» **Document segment**:
As I begin this, I beg Wes’ apology. I’m going out on a limb. Exploring an idea. Don’t hold it against, Wes, faithful readers.
I read an article (via Chris Sessums site) that was over my head earlier today. I’m still trying to puzzle through it. In the article, the following is cited and it caused my brain to go in another direction…like a rock-climber, painfully working his way up the side of rock when a piton gave way, I am spinning to the side hoping those pitons that are left will save me. You’ll have to decide that. Here’s the quote that captured my attention:
Learning, as constant becoming, is the work of nomads…Nomads must continuously readapt themselves to the open-ended world in which even the line of horizon may be affected by the changing conditions of wind, shifting sands or storms so that no single rule of knowing that would ever assist nomads in their navigations, perhaps only knowing how would (Semetsky 2004:447).

» **Records shown**:
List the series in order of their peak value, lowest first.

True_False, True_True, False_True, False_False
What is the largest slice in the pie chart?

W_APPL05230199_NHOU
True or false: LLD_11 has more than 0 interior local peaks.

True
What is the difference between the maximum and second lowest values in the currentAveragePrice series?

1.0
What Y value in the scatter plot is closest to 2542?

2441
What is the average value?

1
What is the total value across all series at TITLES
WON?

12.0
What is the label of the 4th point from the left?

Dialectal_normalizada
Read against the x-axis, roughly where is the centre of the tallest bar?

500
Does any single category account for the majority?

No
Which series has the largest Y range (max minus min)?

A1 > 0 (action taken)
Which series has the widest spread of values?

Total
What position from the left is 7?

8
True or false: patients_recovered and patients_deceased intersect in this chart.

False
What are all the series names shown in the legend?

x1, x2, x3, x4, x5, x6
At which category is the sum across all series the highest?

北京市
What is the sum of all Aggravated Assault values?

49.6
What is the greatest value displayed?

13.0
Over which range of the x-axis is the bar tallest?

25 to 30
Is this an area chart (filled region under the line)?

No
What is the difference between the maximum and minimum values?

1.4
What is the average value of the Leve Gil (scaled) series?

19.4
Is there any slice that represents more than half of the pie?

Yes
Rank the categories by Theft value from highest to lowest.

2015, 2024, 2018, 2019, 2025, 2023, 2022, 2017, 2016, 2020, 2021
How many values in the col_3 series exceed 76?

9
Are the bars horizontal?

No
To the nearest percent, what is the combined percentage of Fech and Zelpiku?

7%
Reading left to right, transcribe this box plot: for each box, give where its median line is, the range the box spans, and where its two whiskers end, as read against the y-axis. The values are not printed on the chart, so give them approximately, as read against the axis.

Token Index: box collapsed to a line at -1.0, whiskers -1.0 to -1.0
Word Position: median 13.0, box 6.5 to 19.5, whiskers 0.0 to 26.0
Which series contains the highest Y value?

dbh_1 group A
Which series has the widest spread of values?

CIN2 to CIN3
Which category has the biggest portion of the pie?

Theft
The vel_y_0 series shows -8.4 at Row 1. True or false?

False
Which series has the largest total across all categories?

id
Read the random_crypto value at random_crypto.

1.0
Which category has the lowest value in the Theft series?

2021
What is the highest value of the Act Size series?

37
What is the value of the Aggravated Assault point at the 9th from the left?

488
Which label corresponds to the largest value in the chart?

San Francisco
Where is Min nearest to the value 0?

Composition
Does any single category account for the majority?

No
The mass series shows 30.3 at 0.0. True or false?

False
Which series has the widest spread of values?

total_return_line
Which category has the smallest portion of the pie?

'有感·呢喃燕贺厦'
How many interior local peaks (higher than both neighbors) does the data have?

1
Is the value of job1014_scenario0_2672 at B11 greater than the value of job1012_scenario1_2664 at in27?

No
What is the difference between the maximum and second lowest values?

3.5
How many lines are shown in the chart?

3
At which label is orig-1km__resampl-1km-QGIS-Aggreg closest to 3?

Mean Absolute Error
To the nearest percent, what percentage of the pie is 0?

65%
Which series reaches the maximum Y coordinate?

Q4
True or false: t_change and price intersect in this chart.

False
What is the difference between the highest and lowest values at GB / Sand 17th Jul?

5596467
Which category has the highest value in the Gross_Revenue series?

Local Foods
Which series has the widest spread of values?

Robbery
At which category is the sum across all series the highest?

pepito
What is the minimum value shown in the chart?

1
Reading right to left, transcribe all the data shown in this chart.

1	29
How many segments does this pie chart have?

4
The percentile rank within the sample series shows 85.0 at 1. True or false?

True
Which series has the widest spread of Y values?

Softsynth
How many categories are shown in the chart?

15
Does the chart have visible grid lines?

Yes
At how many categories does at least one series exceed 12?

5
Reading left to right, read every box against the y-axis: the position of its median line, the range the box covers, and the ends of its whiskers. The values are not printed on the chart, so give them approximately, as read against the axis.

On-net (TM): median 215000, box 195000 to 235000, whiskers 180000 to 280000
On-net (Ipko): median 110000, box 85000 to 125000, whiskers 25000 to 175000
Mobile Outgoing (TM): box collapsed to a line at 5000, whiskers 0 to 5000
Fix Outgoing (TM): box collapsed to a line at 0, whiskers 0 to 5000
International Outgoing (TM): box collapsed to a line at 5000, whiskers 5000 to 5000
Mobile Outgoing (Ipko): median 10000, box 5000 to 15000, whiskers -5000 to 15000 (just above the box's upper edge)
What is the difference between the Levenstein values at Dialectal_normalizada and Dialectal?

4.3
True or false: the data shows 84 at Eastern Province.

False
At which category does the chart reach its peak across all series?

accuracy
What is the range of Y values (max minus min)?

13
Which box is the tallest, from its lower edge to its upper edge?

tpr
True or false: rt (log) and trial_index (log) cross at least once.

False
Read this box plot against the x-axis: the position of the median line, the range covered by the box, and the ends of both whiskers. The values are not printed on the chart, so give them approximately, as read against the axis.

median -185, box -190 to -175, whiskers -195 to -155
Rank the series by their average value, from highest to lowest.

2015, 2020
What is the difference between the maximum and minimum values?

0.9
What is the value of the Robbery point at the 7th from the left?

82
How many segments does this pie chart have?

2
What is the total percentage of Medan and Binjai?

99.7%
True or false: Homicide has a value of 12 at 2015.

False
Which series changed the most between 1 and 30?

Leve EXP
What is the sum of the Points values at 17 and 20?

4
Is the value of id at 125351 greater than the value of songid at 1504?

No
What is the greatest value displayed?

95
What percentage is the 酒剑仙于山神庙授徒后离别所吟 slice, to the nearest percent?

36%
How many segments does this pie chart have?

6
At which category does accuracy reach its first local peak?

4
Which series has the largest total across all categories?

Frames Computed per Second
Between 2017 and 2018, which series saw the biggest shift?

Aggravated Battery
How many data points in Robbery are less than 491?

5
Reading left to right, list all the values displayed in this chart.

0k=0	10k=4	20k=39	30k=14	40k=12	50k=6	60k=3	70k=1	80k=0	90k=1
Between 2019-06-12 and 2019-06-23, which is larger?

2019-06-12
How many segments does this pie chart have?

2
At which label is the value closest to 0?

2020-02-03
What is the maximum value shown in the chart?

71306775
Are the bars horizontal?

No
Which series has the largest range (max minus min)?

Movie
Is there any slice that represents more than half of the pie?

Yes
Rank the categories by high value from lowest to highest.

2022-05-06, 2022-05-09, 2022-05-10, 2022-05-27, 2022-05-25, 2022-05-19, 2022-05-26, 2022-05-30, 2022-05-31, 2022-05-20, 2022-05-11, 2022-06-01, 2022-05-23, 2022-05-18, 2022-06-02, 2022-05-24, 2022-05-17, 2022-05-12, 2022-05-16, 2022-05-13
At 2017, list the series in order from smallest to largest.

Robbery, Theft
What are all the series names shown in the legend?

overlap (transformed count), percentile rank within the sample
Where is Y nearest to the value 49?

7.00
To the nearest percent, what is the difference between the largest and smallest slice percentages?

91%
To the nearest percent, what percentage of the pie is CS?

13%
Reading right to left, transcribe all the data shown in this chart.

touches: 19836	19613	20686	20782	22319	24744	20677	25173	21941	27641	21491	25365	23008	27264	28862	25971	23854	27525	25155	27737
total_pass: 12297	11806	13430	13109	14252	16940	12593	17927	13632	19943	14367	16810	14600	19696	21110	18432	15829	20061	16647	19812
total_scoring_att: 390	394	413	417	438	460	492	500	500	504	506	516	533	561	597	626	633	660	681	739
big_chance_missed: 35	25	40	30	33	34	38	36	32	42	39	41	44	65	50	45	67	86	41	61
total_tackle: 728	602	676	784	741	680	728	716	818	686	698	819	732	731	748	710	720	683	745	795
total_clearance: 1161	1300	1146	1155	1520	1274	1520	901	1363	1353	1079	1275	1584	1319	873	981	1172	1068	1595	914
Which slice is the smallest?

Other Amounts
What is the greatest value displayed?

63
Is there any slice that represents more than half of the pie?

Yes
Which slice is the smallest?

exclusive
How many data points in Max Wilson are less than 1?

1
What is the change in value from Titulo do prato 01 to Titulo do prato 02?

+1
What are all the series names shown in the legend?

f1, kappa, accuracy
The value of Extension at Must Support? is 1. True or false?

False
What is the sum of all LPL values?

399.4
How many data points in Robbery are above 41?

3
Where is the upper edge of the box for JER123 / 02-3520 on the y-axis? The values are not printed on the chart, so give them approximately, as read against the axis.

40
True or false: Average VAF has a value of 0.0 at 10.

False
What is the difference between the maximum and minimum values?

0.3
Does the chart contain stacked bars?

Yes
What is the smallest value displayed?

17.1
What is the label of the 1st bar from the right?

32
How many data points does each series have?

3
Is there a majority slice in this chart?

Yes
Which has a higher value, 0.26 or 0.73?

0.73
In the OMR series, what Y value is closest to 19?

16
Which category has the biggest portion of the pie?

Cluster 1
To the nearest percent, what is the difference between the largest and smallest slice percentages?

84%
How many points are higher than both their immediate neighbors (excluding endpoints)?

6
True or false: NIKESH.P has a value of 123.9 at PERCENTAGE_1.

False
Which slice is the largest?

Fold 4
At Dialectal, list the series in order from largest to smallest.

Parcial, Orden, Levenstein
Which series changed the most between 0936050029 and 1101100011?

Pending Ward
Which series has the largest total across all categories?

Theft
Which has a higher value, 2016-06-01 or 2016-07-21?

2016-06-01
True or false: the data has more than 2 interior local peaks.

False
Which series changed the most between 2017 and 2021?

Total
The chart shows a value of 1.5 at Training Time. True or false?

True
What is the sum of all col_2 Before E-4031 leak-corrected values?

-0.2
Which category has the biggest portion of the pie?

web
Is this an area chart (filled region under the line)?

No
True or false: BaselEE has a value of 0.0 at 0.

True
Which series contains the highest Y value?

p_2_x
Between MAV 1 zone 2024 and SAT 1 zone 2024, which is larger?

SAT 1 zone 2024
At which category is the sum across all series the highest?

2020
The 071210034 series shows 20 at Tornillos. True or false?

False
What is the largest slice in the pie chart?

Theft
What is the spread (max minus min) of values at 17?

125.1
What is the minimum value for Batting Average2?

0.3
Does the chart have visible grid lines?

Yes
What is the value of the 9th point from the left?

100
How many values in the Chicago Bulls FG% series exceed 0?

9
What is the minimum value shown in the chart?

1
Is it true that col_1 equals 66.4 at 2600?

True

» **Your objective**:
In the passage on learning as the work of nomads, through whose site did the writer come across the article?

» **Finished exercise**:
Chris Sessums' site.